O juiz baseou sua sentença no Protocolo para Julgamento com Perspectiva de Gênero, estabelecido pela Resolução 492, do Conselho Nacional de Justiça (CNJ), e em jurisprudência da Corte Interamericana de Direitos Humanos. A sentença reconheceu o direito líquido e certo do professor, respaldado pela Lei Municipal de nº 404, de 2011, e pelo Decreto Municipal de nº 565, de 2020, que garantem horário especial para servidores(as) com dependentes com deficiência.

O servidor entrou com a ação judicial – um Mandado de Segurança – após uma decisão da Secretaria Municipal de Administração negar seu pedido de redução da jornada de trabalho. Para a Justiça, o professor informou que seu filho, de três anos, necessita de acompanhamento terapêutico semanal na cidade de Luís Eduardo Magalhães, na Bahia. O município tocantinense onde reside não oferece tratamento adequado para o autismo.

Na sentença, o juiz destaca o princípio da dignidade da pessoa humana e o da proteção integral e melhor interesse da criança, ambos previstos na Constituição Federal e no Estatuto da Criança e do Adolescente.

“Tenho por abusiva a conduta do impetrado (município de Taguatinga) ao deixar de efetivar a redução da carga horária em termos práticos, além de implicar em perca salarial quando a legislação admite a redução da jornada sem efeitos financeiros, configurando possível discriminação por motivo de deficiência”, escreve o juiz, na sentença.

◆ Dados disponíveis ◆
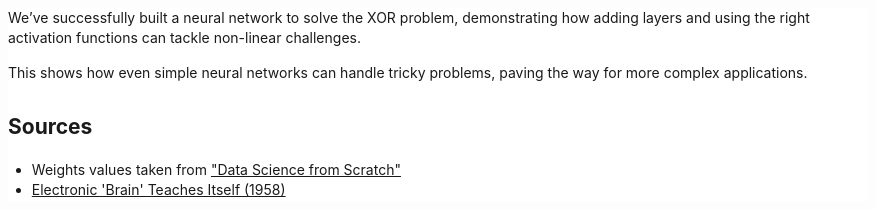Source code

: We’ve successfully built a neural network to solve the XOR problem, demonstrating how adding layers and using the right
activation functions can tackle non-linear challenges.

This shows how even simple neural networks can handle tricky problems, paving the way for more complex applications.

## Sources

- Weights values taken from ["Data Science from Scratch"](https://www.google.com/books/edition/Data_Science_from_Scratch/JYodCAAAQBAJ)
- [Electronic 'Brain' Teaches Itself (1958)](https://www.nytimes.com/1958/07/13/archives/electronic-brain-teaches-itself.html)
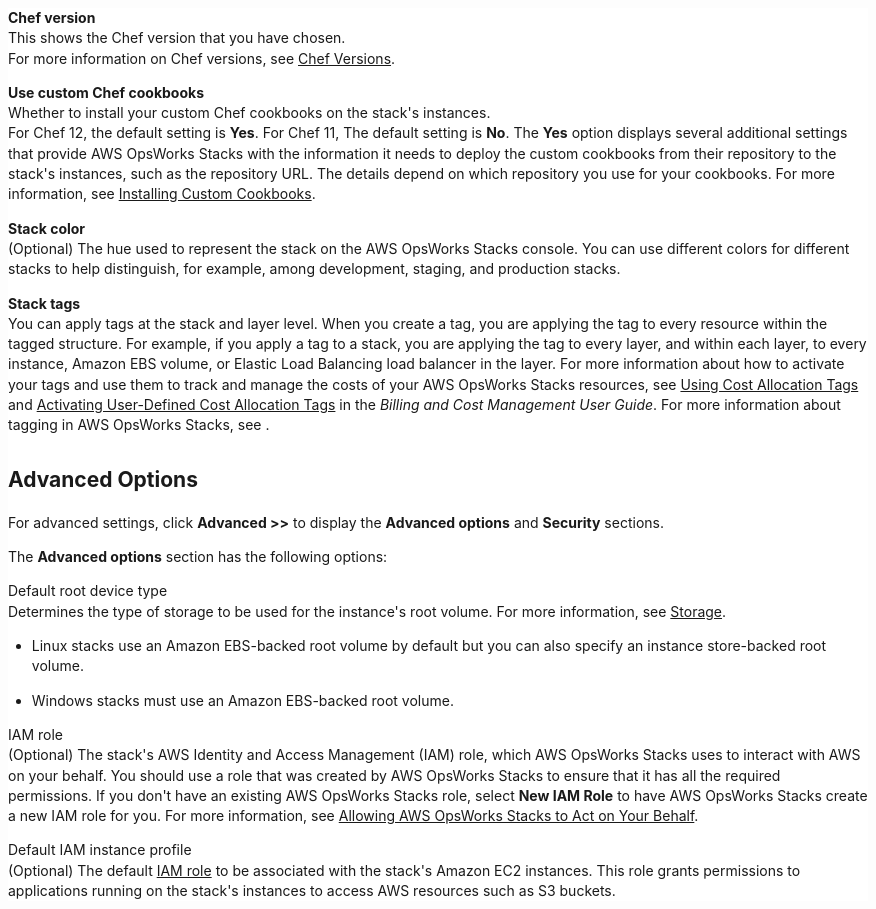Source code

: **Chef version**  
This shows the Chef version that you have chosen\.   
For more information on Chef versions, see [Chef Versions](workingcookbook-chef11.md)\.

**Use custom Chef cookbooks**  
Whether to install your custom Chef cookbooks on the stack's instances\.   
For Chef 12, the default setting is **Yes**\. For Chef 11, The default setting is **No**\. The **Yes** option displays several additional settings that provide AWS OpsWorks Stacks with the information it needs to deploy the custom cookbooks from their repository to the stack's instances, such as the repository URL\. The details depend on which repository you use for your cookbooks\. For more information, see [Installing Custom Cookbooks](workingcookbook-installingcustom-enable.md)\.

**Stack color**  
\(Optional\) The hue used to represent the stack on the AWS OpsWorks Stacks console\. You can use different colors for different stacks to help distinguish, for example, among development, staging, and production stacks\.

**Stack tags**  
You can apply tags at the stack and layer level\. When you create a tag, you are applying the tag to every resource within the tagged structure\. For example, if you apply a tag to a stack, you are applying the tag to every layer, and within each layer, to every instance, Amazon EBS volume, or Elastic Load Balancing load balancer in the layer\. For more information about how to activate your tags and use them to track and manage the costs of your AWS OpsWorks Stacks resources, see [Using Cost Allocation Tags](http://docs.aws.amazon.com/awsaccountbilling/latest/aboutv2/cost-alloc-tags.html) and [Activating User\-Defined Cost Allocation Tags](http://docs.aws.amazon.com/awsaccountbilling/latest/aboutv2/activating-tags.html) in the *Billing and Cost Management User Guide*\. For more information about tagging in AWS OpsWorks Stacks, see \.

## Advanced Options<a name="workingstacks-creating-advanced"></a>

For advanced settings, click **Advanced >>** to display the **Advanced options** and **Security** sections\.

The **Advanced options** section has the following options: 

Default root device type  
Determines the type of storage to be used for the instance's root volume\. For more information, see [Storage](http://docs.aws.amazon.com/AWSEC2/latest/UserGuide/Storage.html)\.  

+ Linux stacks use an Amazon EBS\-backed root volume by default but you can also specify an instance store\-backed root volume\.

+ Windows stacks must use an Amazon EBS\-backed root volume\. 

IAM role  
\(Optional\) The stack's AWS Identity and Access Management \(IAM\) role, which AWS OpsWorks Stacks uses to interact with AWS on your behalf\. You should use a role that was created by AWS OpsWorks Stacks to ensure that it has all the required permissions\. If you don't have an existing AWS OpsWorks Stacks role, select **New IAM Role** to have AWS OpsWorks Stacks create a new IAM role for you\. For more information, see [Allowing AWS OpsWorks Stacks to Act on Your Behalf](opsworks-security-servicerole.md)\.

Default IAM instance profile  
\(Optional\) The default [IAM role](http://docs.aws.amazon.com/IAM/latest/UserGuide/roles-toplevel.html) to be associated with the stack's Amazon EC2 instances\. This role grants permissions to applications running on the stack's instances to access AWS resources such as S3 buckets\.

◆ Tarefa atribuída ◆
Você pode transcrever, sem nenhuma alteração, a parte do texto sobre a sentença que começa em "Na sentença, o" e vai até "juiz, na sentença."?

◆ Resposta ◆
Na sentença, o juiz destaca o princípio da dignidade da pessoa humana e o da proteção integral e melhor interesse da criança, ambos previstos na Constituição Federal e no Estatuto da Criança e do Adolescente.

“Tenho por abusiva a conduta do impetrado (município de Taguatinga) ao deixar de efetivar a redução da carga horária em termos práticos, além de implicar em perca salarial quando a legislação admite a redução da jornada sem efeitos financeiros, configurando possível discriminação por motivo de deficiência”, escreve o juiz, na sentença.